Activity:
Start your answer with the line containing "35: (403, 295, 1.72)" and end it with the last line of the records below, retyping every line between exactly and adding nothing.
#### Records supplied
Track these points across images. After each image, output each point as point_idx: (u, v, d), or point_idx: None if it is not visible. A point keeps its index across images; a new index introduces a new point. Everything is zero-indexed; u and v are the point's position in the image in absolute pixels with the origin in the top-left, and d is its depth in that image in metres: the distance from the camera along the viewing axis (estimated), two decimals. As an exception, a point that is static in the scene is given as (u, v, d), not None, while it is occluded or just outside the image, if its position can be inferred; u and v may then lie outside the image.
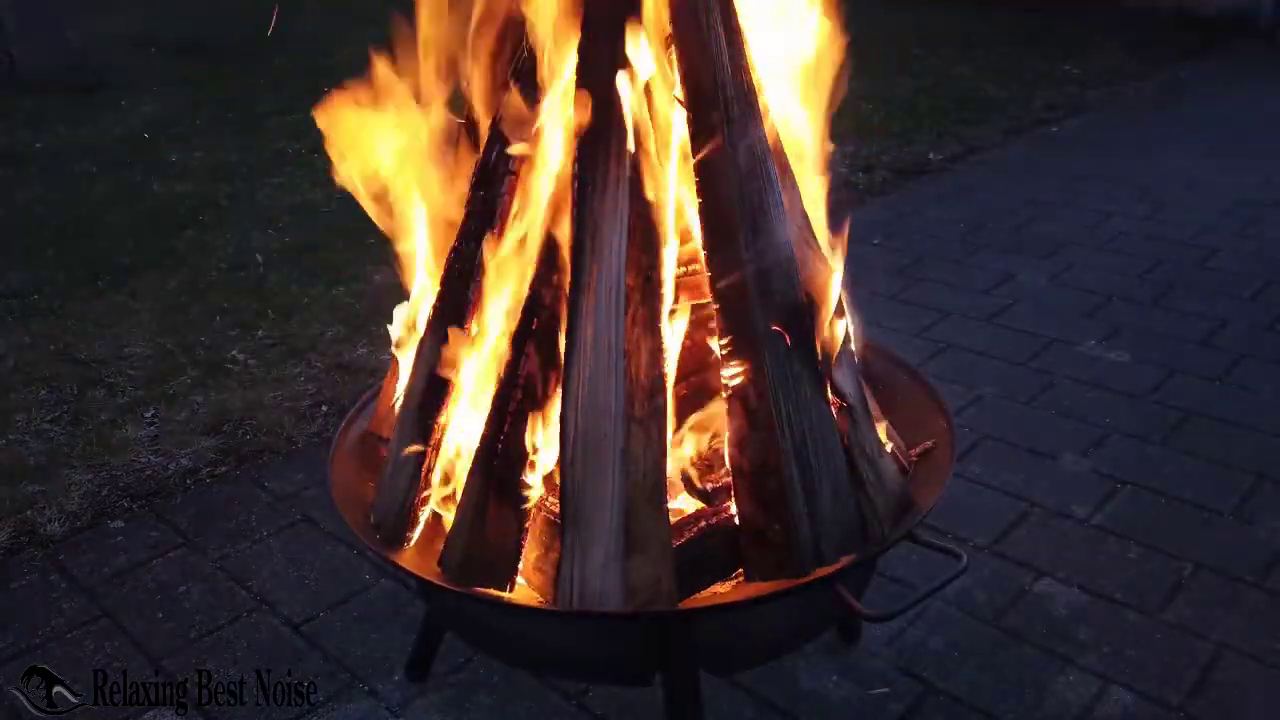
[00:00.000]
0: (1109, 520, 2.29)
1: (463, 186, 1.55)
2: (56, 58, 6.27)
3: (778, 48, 1.50)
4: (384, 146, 1.56)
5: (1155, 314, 3.27)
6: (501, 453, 1.41)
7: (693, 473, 1.46)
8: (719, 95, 1.36)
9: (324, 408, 2.81)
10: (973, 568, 2.08)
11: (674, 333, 1.43)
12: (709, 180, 1.39)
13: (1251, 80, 6.17)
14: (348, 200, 1.66)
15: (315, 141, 1.62)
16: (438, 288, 1.55)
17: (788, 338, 1.40)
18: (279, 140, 5.18)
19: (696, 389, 1.49)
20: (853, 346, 1.56)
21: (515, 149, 1.45)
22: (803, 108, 1.53)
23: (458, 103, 1.58)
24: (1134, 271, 3.59)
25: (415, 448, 1.52)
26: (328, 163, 1.59)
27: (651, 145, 1.38)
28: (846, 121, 5.32)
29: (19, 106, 5.78)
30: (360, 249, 3.72)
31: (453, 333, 1.49)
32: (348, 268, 3.67)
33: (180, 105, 5.86)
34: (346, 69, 1.58)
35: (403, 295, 1.72)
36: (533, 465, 1.43)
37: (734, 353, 1.40)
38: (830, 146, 1.58)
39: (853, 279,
########
Response below:
35: (403, 295, 1.72)
36: (533, 465, 1.43)
37: (734, 353, 1.40)
38: (830, 146, 1.58)
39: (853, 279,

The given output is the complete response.